Są bardzo zdolni i wiedzą, czym jest ciężka praca. Mają od kilku do kilkunastu lat, ale na scenie zachowują się jak dojrzali artyści. Wiedzą, że każdy występ to sprawdzian, dlatego trzeba być perfekcyjnie przygotowanym. A teraz młodzi wokaliści z Młodzieżowego Domu Kultury lecą do Nowego Jorku, żeby zaśpiewać tam kolędy i pastorałki.
Cała grupa wylatuje do Stanów 8 grudnia, dwa dni później młodzi wokaliści wystąpią w nowojorskim Holy Cross Church.

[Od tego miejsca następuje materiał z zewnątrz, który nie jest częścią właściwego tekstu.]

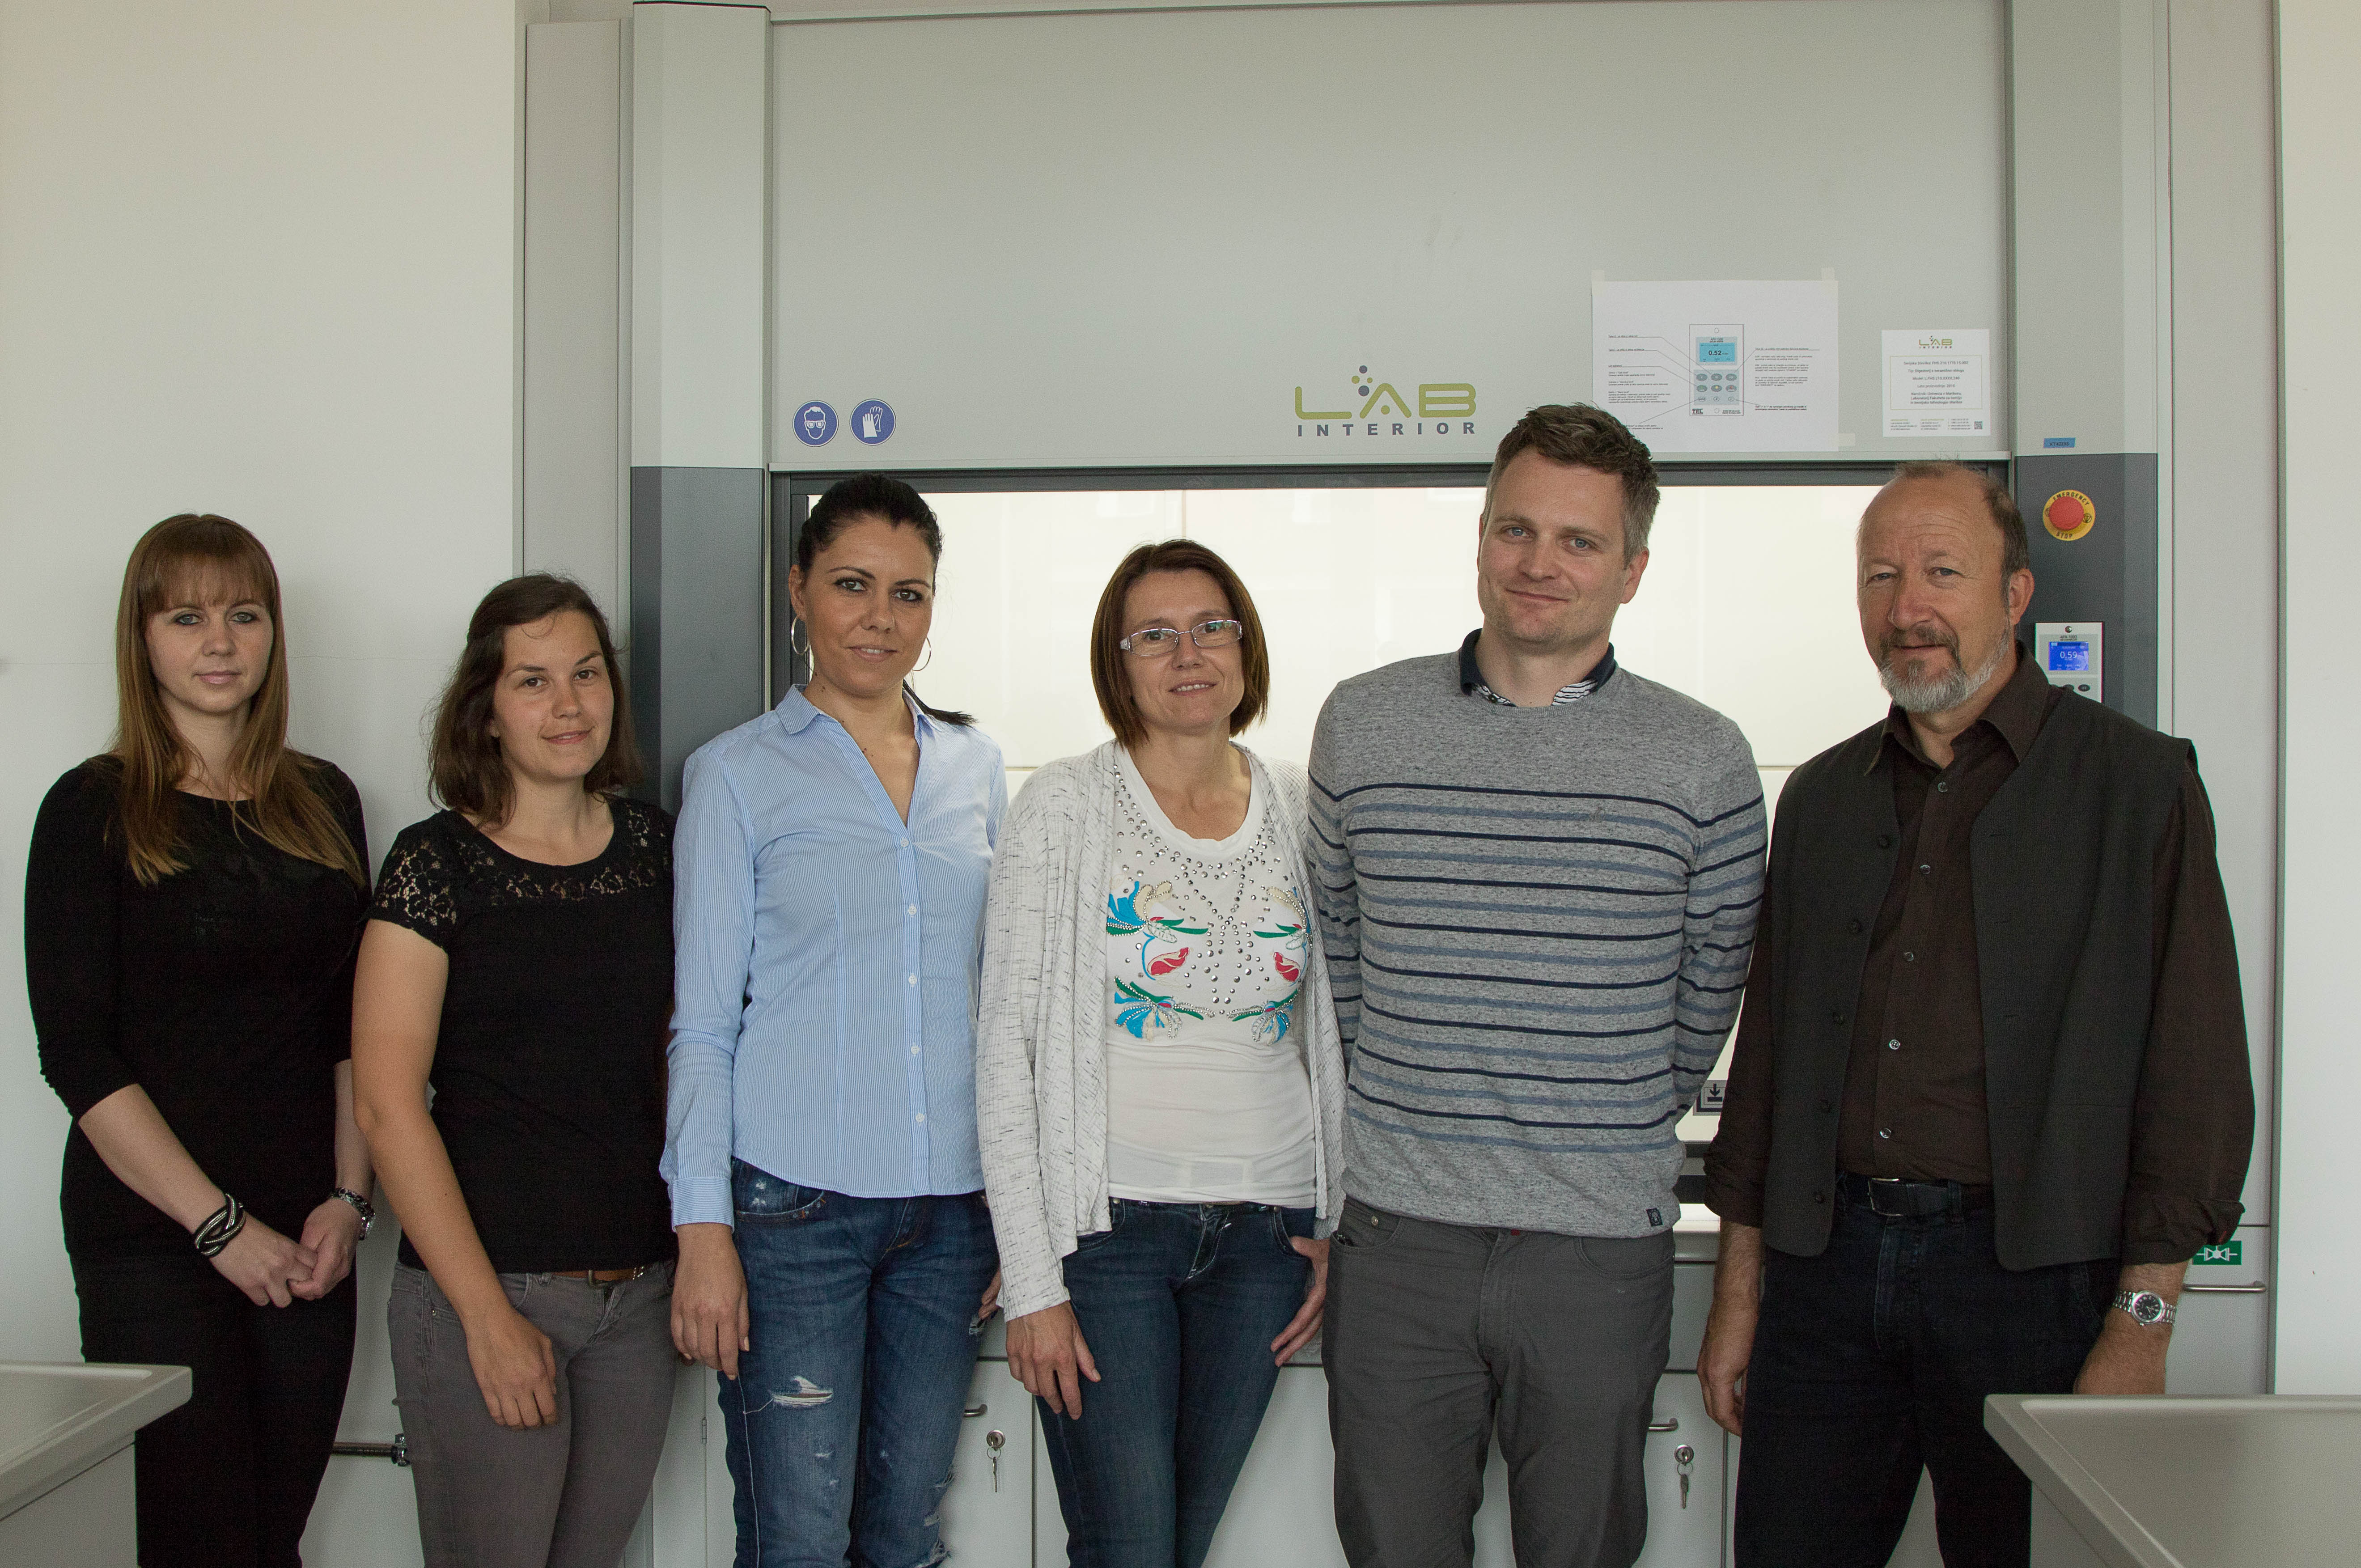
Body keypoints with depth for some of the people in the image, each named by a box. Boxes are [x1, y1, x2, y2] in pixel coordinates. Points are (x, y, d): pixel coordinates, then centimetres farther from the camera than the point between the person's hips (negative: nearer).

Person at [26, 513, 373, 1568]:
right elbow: (76, 1053, -8)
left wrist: (348, 1200, 1)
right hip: (152, 1240, -4)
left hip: (305, 1242, 4)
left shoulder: (323, 802, 10)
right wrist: (220, 1224, -12)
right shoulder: (95, 810, -3)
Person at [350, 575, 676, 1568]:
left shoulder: (650, 844, 7)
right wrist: (488, 1316, -13)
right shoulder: (436, 864, -7)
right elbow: (389, 1107, -10)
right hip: (490, 1292, -4)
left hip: (639, 1290, 5)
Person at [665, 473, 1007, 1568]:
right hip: (794, 1202, -3)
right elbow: (703, 1020, -1)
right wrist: (703, 1228, -8)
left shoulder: (975, 766, 10)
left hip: (952, 1204, 4)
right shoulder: (738, 775, 0)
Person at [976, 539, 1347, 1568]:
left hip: (1265, 1231, 4)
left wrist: (1339, 1231, 7)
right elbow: (1008, 1050, -7)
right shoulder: (1064, 807, -6)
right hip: (1108, 1218, -3)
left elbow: (1334, 1037, 12)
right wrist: (1032, 1281, -10)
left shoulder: (1303, 810, 5)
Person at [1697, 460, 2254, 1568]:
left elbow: (2196, 1079, -5)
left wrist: (2139, 1325, -10)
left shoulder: (2138, 786, -2)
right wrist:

- Jedziemy śpiewać kolędy i pastorałki, bo zbliża się okres świąteczny, bożonarodzeniowy, z całym repertuarem, z którym występowaliśmy w styczniu. Mam nadzieję, że będzie się to podobało – opowiada Katarzyna Panicz. - Nad tym widowiskiem, które odbyło się w styczniu, pracowaliśmy bardzo intensywnie przez trzy miesiące. Więc teraz chodziło już o to, żeby sobie przypomnieć repertuar. Dzieciaki są zdolne, bez problemu to "chwyciły". Mogę powiedzieć, z czystym sumieniem, że są przygotowane.
- Mamy nadzieję, że to wszystko dobrze wypadnie, nie boimy się o to, jak zaśpiewamy – mówi Michalina Józefowicz, która jest w grupie wokalistów jadących do Nowego Jorku.
- Na scenie będziemy tańczyć w białych strojach, ale bierzemy też niebieskie – dodaje Julia Konopko, która również zaśpiewa w Stanach.
Jedną z najmłodszych wokalistek jest Nikola Fiedor. Ona także wystąpi w nowojorskim Holy Church.
- Nie boję się sceny, dobrze się na niej czuję – opowiada i dodaje, że najbardziej lubi utwór "Hej, kolęda, kolęda!".
Młodzi wokaliści oraz ich opiekunowie do Polski wrócą w czwartek, 14 grudnia.
- A już w sobotę, 16 grudnia, o godz. 17 występimy podczas Świątecznych Spotkań Elblążan. Gorąco zapraszamy wszystkich mieszkańców – mówiła Katarzyna Panicz.